Welton-Mitchell describes one student who goes out of her way to greet A.J. and try to get a response. “If he ignores her, she’ll keep trying. She doesn’t get upset. She just says, ‘Okay, I’ll try again later,’" Welton-Mitchell says. "That’s the big thing, when other kids get scared, there’s at least one child who is in his [general education] class who is not afraid.”
In my family, we’ve got work to do. I often assume people want to be left alone. I sometimes hesitate to stop and say hello to someone I know at the grocery store for fear of bothering them. If I’m not modeling casual friendliness with neurotypical people, how can I expect my kids to do it with their neuroatypical peers?
“I want other parents to understand our situation is different, and that it may be harder for us at times to participate in in parent groups, but it’s still important to be included," says Welton-Mitchell. "That our experience is valid. Sometimes we’re excluded unintentionally, or for whatever reason, it just sometimes happens.”
To this end, Welton-Mitchell told me a story that is going to change the way our family distributes Christmas cards and Valentines. “Because A.J. is only in the Gen Ed class part of the day, he was not included on the class list. So A.J. didn’t receive any Valentines last year," she says. "And it’s not that it mattered to him, but I think it’s important for other kids to recognize that he’s a part of their class community.”
It seemed too easy, and yet it’s just as easy to overlook. I had never asked my kids if there were children in their classes who sometimes rotated out for special education classes. But from now on, when a class list is distributed, I will make sure to ask if every child’s name is included.
We can learn their jam. I think every parent loves when someone takes an interest in their kid. In my case, if you can abide my son’s encyclopedic interest in Pokemon, you are both of our best friends. Similarly, Piper’s son Franklin has a captive interest in mechanics. “We’ll go to the most beautiful art museum, and Franklin will ask the guards about the elevator and what kind of alarm system they have.”
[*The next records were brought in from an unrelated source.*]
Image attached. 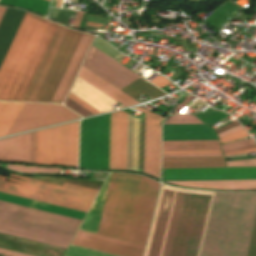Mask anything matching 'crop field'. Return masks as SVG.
<instances>
[{
  "label": "crop field",
  "instance_id": "crop-field-1",
  "mask_svg": "<svg viewBox=\"0 0 256 256\" xmlns=\"http://www.w3.org/2000/svg\"><path fill=\"white\" fill-rule=\"evenodd\" d=\"M56 27L26 13L0 67V100L21 101ZM61 27H57L22 100H52L82 36Z\"/></svg>",
  "mask_w": 256,
  "mask_h": 256
},
{
  "label": "crop field",
  "instance_id": "crop-field-2",
  "mask_svg": "<svg viewBox=\"0 0 256 256\" xmlns=\"http://www.w3.org/2000/svg\"><path fill=\"white\" fill-rule=\"evenodd\" d=\"M110 174L80 229L96 233ZM141 176L111 173L98 234L126 240ZM160 183L142 177L127 241L145 245Z\"/></svg>",
  "mask_w": 256,
  "mask_h": 256
},
{
  "label": "crop field",
  "instance_id": "crop-field-3",
  "mask_svg": "<svg viewBox=\"0 0 256 256\" xmlns=\"http://www.w3.org/2000/svg\"><path fill=\"white\" fill-rule=\"evenodd\" d=\"M213 194L162 185L145 256H199Z\"/></svg>",
  "mask_w": 256,
  "mask_h": 256
},
{
  "label": "crop field",
  "instance_id": "crop-field-4",
  "mask_svg": "<svg viewBox=\"0 0 256 256\" xmlns=\"http://www.w3.org/2000/svg\"><path fill=\"white\" fill-rule=\"evenodd\" d=\"M256 193L215 192L200 256H245ZM256 256V216L246 252Z\"/></svg>",
  "mask_w": 256,
  "mask_h": 256
},
{
  "label": "crop field",
  "instance_id": "crop-field-5",
  "mask_svg": "<svg viewBox=\"0 0 256 256\" xmlns=\"http://www.w3.org/2000/svg\"><path fill=\"white\" fill-rule=\"evenodd\" d=\"M0 220L73 237L81 221L0 201ZM0 221V232L67 248L71 238Z\"/></svg>",
  "mask_w": 256,
  "mask_h": 256
},
{
  "label": "crop field",
  "instance_id": "crop-field-6",
  "mask_svg": "<svg viewBox=\"0 0 256 256\" xmlns=\"http://www.w3.org/2000/svg\"><path fill=\"white\" fill-rule=\"evenodd\" d=\"M128 114H111L109 169H126ZM145 115L140 117L139 171L143 172ZM159 121L146 115L144 172L157 177ZM139 119L135 118L133 170L138 171Z\"/></svg>",
  "mask_w": 256,
  "mask_h": 256
},
{
  "label": "crop field",
  "instance_id": "crop-field-7",
  "mask_svg": "<svg viewBox=\"0 0 256 256\" xmlns=\"http://www.w3.org/2000/svg\"><path fill=\"white\" fill-rule=\"evenodd\" d=\"M10 177L25 180L27 182L9 178L19 184L7 182V177L0 176V192L37 201L55 204L87 212L98 190L64 182L62 186L20 177L10 174Z\"/></svg>",
  "mask_w": 256,
  "mask_h": 256
},
{
  "label": "crop field",
  "instance_id": "crop-field-8",
  "mask_svg": "<svg viewBox=\"0 0 256 256\" xmlns=\"http://www.w3.org/2000/svg\"><path fill=\"white\" fill-rule=\"evenodd\" d=\"M22 105L0 102V136H6ZM78 118L62 105L24 103L7 136Z\"/></svg>",
  "mask_w": 256,
  "mask_h": 256
},
{
  "label": "crop field",
  "instance_id": "crop-field-9",
  "mask_svg": "<svg viewBox=\"0 0 256 256\" xmlns=\"http://www.w3.org/2000/svg\"><path fill=\"white\" fill-rule=\"evenodd\" d=\"M78 121L37 131L36 163L77 167Z\"/></svg>",
  "mask_w": 256,
  "mask_h": 256
},
{
  "label": "crop field",
  "instance_id": "crop-field-10",
  "mask_svg": "<svg viewBox=\"0 0 256 256\" xmlns=\"http://www.w3.org/2000/svg\"><path fill=\"white\" fill-rule=\"evenodd\" d=\"M214 173H256V168H196L165 169L164 174H214ZM256 178V174H214V175H164V180L190 179H242ZM175 185L210 189H256V179L243 180H190L166 181Z\"/></svg>",
  "mask_w": 256,
  "mask_h": 256
},
{
  "label": "crop field",
  "instance_id": "crop-field-11",
  "mask_svg": "<svg viewBox=\"0 0 256 256\" xmlns=\"http://www.w3.org/2000/svg\"><path fill=\"white\" fill-rule=\"evenodd\" d=\"M110 114L81 121L79 167L108 169Z\"/></svg>",
  "mask_w": 256,
  "mask_h": 256
},
{
  "label": "crop field",
  "instance_id": "crop-field-12",
  "mask_svg": "<svg viewBox=\"0 0 256 256\" xmlns=\"http://www.w3.org/2000/svg\"><path fill=\"white\" fill-rule=\"evenodd\" d=\"M93 47L83 66L119 90L140 77Z\"/></svg>",
  "mask_w": 256,
  "mask_h": 256
},
{
  "label": "crop field",
  "instance_id": "crop-field-13",
  "mask_svg": "<svg viewBox=\"0 0 256 256\" xmlns=\"http://www.w3.org/2000/svg\"><path fill=\"white\" fill-rule=\"evenodd\" d=\"M72 244L119 256H142L145 247L81 230H78Z\"/></svg>",
  "mask_w": 256,
  "mask_h": 256
},
{
  "label": "crop field",
  "instance_id": "crop-field-14",
  "mask_svg": "<svg viewBox=\"0 0 256 256\" xmlns=\"http://www.w3.org/2000/svg\"><path fill=\"white\" fill-rule=\"evenodd\" d=\"M70 93L101 113L113 110L111 105L118 104L80 77H77Z\"/></svg>",
  "mask_w": 256,
  "mask_h": 256
},
{
  "label": "crop field",
  "instance_id": "crop-field-15",
  "mask_svg": "<svg viewBox=\"0 0 256 256\" xmlns=\"http://www.w3.org/2000/svg\"><path fill=\"white\" fill-rule=\"evenodd\" d=\"M93 38L94 36L92 35L83 34V37L51 103L63 102Z\"/></svg>",
  "mask_w": 256,
  "mask_h": 256
},
{
  "label": "crop field",
  "instance_id": "crop-field-16",
  "mask_svg": "<svg viewBox=\"0 0 256 256\" xmlns=\"http://www.w3.org/2000/svg\"><path fill=\"white\" fill-rule=\"evenodd\" d=\"M163 140H218L205 125H163Z\"/></svg>",
  "mask_w": 256,
  "mask_h": 256
},
{
  "label": "crop field",
  "instance_id": "crop-field-17",
  "mask_svg": "<svg viewBox=\"0 0 256 256\" xmlns=\"http://www.w3.org/2000/svg\"><path fill=\"white\" fill-rule=\"evenodd\" d=\"M227 167L223 157L163 158L162 168Z\"/></svg>",
  "mask_w": 256,
  "mask_h": 256
},
{
  "label": "crop field",
  "instance_id": "crop-field-18",
  "mask_svg": "<svg viewBox=\"0 0 256 256\" xmlns=\"http://www.w3.org/2000/svg\"><path fill=\"white\" fill-rule=\"evenodd\" d=\"M78 76H80L87 82L91 83L92 85H94L95 87H97L98 89H100L101 91H103L104 93H106L107 95L117 100L118 102H120L126 107L134 104H138L137 101L125 95L124 93L120 92L119 90H117L116 88H114L113 86L105 82L104 80H102L100 77H98L97 75H95L94 73L86 69L85 67H82Z\"/></svg>",
  "mask_w": 256,
  "mask_h": 256
},
{
  "label": "crop field",
  "instance_id": "crop-field-19",
  "mask_svg": "<svg viewBox=\"0 0 256 256\" xmlns=\"http://www.w3.org/2000/svg\"><path fill=\"white\" fill-rule=\"evenodd\" d=\"M36 131L18 136L17 162L35 163Z\"/></svg>",
  "mask_w": 256,
  "mask_h": 256
},
{
  "label": "crop field",
  "instance_id": "crop-field-20",
  "mask_svg": "<svg viewBox=\"0 0 256 256\" xmlns=\"http://www.w3.org/2000/svg\"><path fill=\"white\" fill-rule=\"evenodd\" d=\"M163 150H221L218 141H163Z\"/></svg>",
  "mask_w": 256,
  "mask_h": 256
},
{
  "label": "crop field",
  "instance_id": "crop-field-21",
  "mask_svg": "<svg viewBox=\"0 0 256 256\" xmlns=\"http://www.w3.org/2000/svg\"><path fill=\"white\" fill-rule=\"evenodd\" d=\"M122 92L128 94L132 98H137L141 94H146L149 97L155 99L157 97H160L162 95H166L164 92L153 86L152 84L146 82L141 77L126 86L121 90Z\"/></svg>",
  "mask_w": 256,
  "mask_h": 256
},
{
  "label": "crop field",
  "instance_id": "crop-field-22",
  "mask_svg": "<svg viewBox=\"0 0 256 256\" xmlns=\"http://www.w3.org/2000/svg\"><path fill=\"white\" fill-rule=\"evenodd\" d=\"M47 1L50 2L51 0H47ZM47 1L45 0H0V3L26 7L28 9H31L46 15L49 4H50Z\"/></svg>",
  "mask_w": 256,
  "mask_h": 256
},
{
  "label": "crop field",
  "instance_id": "crop-field-23",
  "mask_svg": "<svg viewBox=\"0 0 256 256\" xmlns=\"http://www.w3.org/2000/svg\"><path fill=\"white\" fill-rule=\"evenodd\" d=\"M6 167L11 170L22 172V173H33V172L59 173V171L61 170V168L31 167V166H17V165H6Z\"/></svg>",
  "mask_w": 256,
  "mask_h": 256
},
{
  "label": "crop field",
  "instance_id": "crop-field-24",
  "mask_svg": "<svg viewBox=\"0 0 256 256\" xmlns=\"http://www.w3.org/2000/svg\"><path fill=\"white\" fill-rule=\"evenodd\" d=\"M65 256H114V255L70 245Z\"/></svg>",
  "mask_w": 256,
  "mask_h": 256
},
{
  "label": "crop field",
  "instance_id": "crop-field-25",
  "mask_svg": "<svg viewBox=\"0 0 256 256\" xmlns=\"http://www.w3.org/2000/svg\"><path fill=\"white\" fill-rule=\"evenodd\" d=\"M185 120V121H183ZM165 124H203L192 115L172 116L169 117Z\"/></svg>",
  "mask_w": 256,
  "mask_h": 256
},
{
  "label": "crop field",
  "instance_id": "crop-field-26",
  "mask_svg": "<svg viewBox=\"0 0 256 256\" xmlns=\"http://www.w3.org/2000/svg\"><path fill=\"white\" fill-rule=\"evenodd\" d=\"M254 144H255V142H254L253 138H250V139L222 145L221 147H222V150L225 151V150L235 149V148H239V147L254 145Z\"/></svg>",
  "mask_w": 256,
  "mask_h": 256
},
{
  "label": "crop field",
  "instance_id": "crop-field-27",
  "mask_svg": "<svg viewBox=\"0 0 256 256\" xmlns=\"http://www.w3.org/2000/svg\"><path fill=\"white\" fill-rule=\"evenodd\" d=\"M65 106H67L68 108L72 109L73 111H75L76 113L80 114L81 116L85 117V116H89V115H93L91 112L87 111L86 109H84L83 107L79 106L78 104H76L75 102L71 101L70 99H67Z\"/></svg>",
  "mask_w": 256,
  "mask_h": 256
},
{
  "label": "crop field",
  "instance_id": "crop-field-28",
  "mask_svg": "<svg viewBox=\"0 0 256 256\" xmlns=\"http://www.w3.org/2000/svg\"><path fill=\"white\" fill-rule=\"evenodd\" d=\"M222 113L223 112L216 111V110L210 108V109L206 110L205 112H203L202 114H200L197 117L200 118L202 121H204L206 123V122L212 120L213 118L217 117L218 115H220Z\"/></svg>",
  "mask_w": 256,
  "mask_h": 256
},
{
  "label": "crop field",
  "instance_id": "crop-field-29",
  "mask_svg": "<svg viewBox=\"0 0 256 256\" xmlns=\"http://www.w3.org/2000/svg\"><path fill=\"white\" fill-rule=\"evenodd\" d=\"M245 137H249V134L245 130H243V131L234 133L232 135L220 138L219 140H220V143L222 144V143L234 141V140L245 138Z\"/></svg>",
  "mask_w": 256,
  "mask_h": 256
},
{
  "label": "crop field",
  "instance_id": "crop-field-30",
  "mask_svg": "<svg viewBox=\"0 0 256 256\" xmlns=\"http://www.w3.org/2000/svg\"><path fill=\"white\" fill-rule=\"evenodd\" d=\"M228 166H256V159L227 162Z\"/></svg>",
  "mask_w": 256,
  "mask_h": 256
},
{
  "label": "crop field",
  "instance_id": "crop-field-31",
  "mask_svg": "<svg viewBox=\"0 0 256 256\" xmlns=\"http://www.w3.org/2000/svg\"><path fill=\"white\" fill-rule=\"evenodd\" d=\"M222 153L221 151H163V154Z\"/></svg>",
  "mask_w": 256,
  "mask_h": 256
},
{
  "label": "crop field",
  "instance_id": "crop-field-32",
  "mask_svg": "<svg viewBox=\"0 0 256 256\" xmlns=\"http://www.w3.org/2000/svg\"><path fill=\"white\" fill-rule=\"evenodd\" d=\"M71 12L72 11L60 9L57 20L67 24L69 17L71 15Z\"/></svg>",
  "mask_w": 256,
  "mask_h": 256
},
{
  "label": "crop field",
  "instance_id": "crop-field-33",
  "mask_svg": "<svg viewBox=\"0 0 256 256\" xmlns=\"http://www.w3.org/2000/svg\"><path fill=\"white\" fill-rule=\"evenodd\" d=\"M68 98H70L71 100L75 101L76 103H78L79 105L83 106L84 108H86L87 110L91 111L94 114H98L99 113L98 111H96L95 109H93L89 105L85 104L84 102H82L81 100H79L78 98L73 96L72 94H69Z\"/></svg>",
  "mask_w": 256,
  "mask_h": 256
},
{
  "label": "crop field",
  "instance_id": "crop-field-34",
  "mask_svg": "<svg viewBox=\"0 0 256 256\" xmlns=\"http://www.w3.org/2000/svg\"><path fill=\"white\" fill-rule=\"evenodd\" d=\"M150 82H152L153 84H155V85H157L158 87H163V86H165V85H167V84H169V83H171V82H169L167 79H165L164 77H162V76H157L155 79H153L152 81H150Z\"/></svg>",
  "mask_w": 256,
  "mask_h": 256
},
{
  "label": "crop field",
  "instance_id": "crop-field-35",
  "mask_svg": "<svg viewBox=\"0 0 256 256\" xmlns=\"http://www.w3.org/2000/svg\"><path fill=\"white\" fill-rule=\"evenodd\" d=\"M223 156L222 154L163 155V157Z\"/></svg>",
  "mask_w": 256,
  "mask_h": 256
},
{
  "label": "crop field",
  "instance_id": "crop-field-36",
  "mask_svg": "<svg viewBox=\"0 0 256 256\" xmlns=\"http://www.w3.org/2000/svg\"><path fill=\"white\" fill-rule=\"evenodd\" d=\"M237 125H239V123H238L237 120H236V121H234V122H232V123L226 125L225 127L221 128V129H219V130H217L216 132H217V134H219V133H221V132H223V131H226V130H228V129L232 128V127H235V126H237Z\"/></svg>",
  "mask_w": 256,
  "mask_h": 256
},
{
  "label": "crop field",
  "instance_id": "crop-field-37",
  "mask_svg": "<svg viewBox=\"0 0 256 256\" xmlns=\"http://www.w3.org/2000/svg\"><path fill=\"white\" fill-rule=\"evenodd\" d=\"M228 116H229V115H227V114L224 113V114L218 116L217 118L213 119L212 121H210V122H208V123H206V124H208L209 126H211V125H213V124L219 122L220 120H222V119H224V118H226V117H228Z\"/></svg>",
  "mask_w": 256,
  "mask_h": 256
},
{
  "label": "crop field",
  "instance_id": "crop-field-38",
  "mask_svg": "<svg viewBox=\"0 0 256 256\" xmlns=\"http://www.w3.org/2000/svg\"><path fill=\"white\" fill-rule=\"evenodd\" d=\"M193 96H189L183 103H181L175 110L174 114H177L191 99Z\"/></svg>",
  "mask_w": 256,
  "mask_h": 256
},
{
  "label": "crop field",
  "instance_id": "crop-field-39",
  "mask_svg": "<svg viewBox=\"0 0 256 256\" xmlns=\"http://www.w3.org/2000/svg\"><path fill=\"white\" fill-rule=\"evenodd\" d=\"M0 253L10 255V256H28V255H23V254H19V253L7 251V250H2V249H0Z\"/></svg>",
  "mask_w": 256,
  "mask_h": 256
},
{
  "label": "crop field",
  "instance_id": "crop-field-40",
  "mask_svg": "<svg viewBox=\"0 0 256 256\" xmlns=\"http://www.w3.org/2000/svg\"><path fill=\"white\" fill-rule=\"evenodd\" d=\"M81 16H82V12H77V15H76V18L74 20V23H73V26L75 27H79V23H80V20H81Z\"/></svg>",
  "mask_w": 256,
  "mask_h": 256
},
{
  "label": "crop field",
  "instance_id": "crop-field-41",
  "mask_svg": "<svg viewBox=\"0 0 256 256\" xmlns=\"http://www.w3.org/2000/svg\"><path fill=\"white\" fill-rule=\"evenodd\" d=\"M251 148H256V145L249 146V147H244V148H240V149H235V150H230V151H225L223 153L226 154V153H231V152H236V151H241V150H246V149H251Z\"/></svg>",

Piper has seen this interest open up new opportunities for social interaction. When there was a fire alarm being inspected at his school, for example, Franklin was summoned. “His principal let Franklin talk to the repairman about it,” she says.
This is friendship building 101. You find out someone’s interests and engage them in conversations on those subjects. Sometimes, that common ground can be enough to establish a connection.
“In my practice, kids often like dinosaurs or Minecraft,” says Dujardin. “If we can involve them in that activity, that kids of all different abilities like and are skilled at, that tends to focus them on the activity, instead of their differences.
“Just because a kid is on the spectrum, doesn’t mean he can’t be a friend and that he doesn’t bring something to the table.”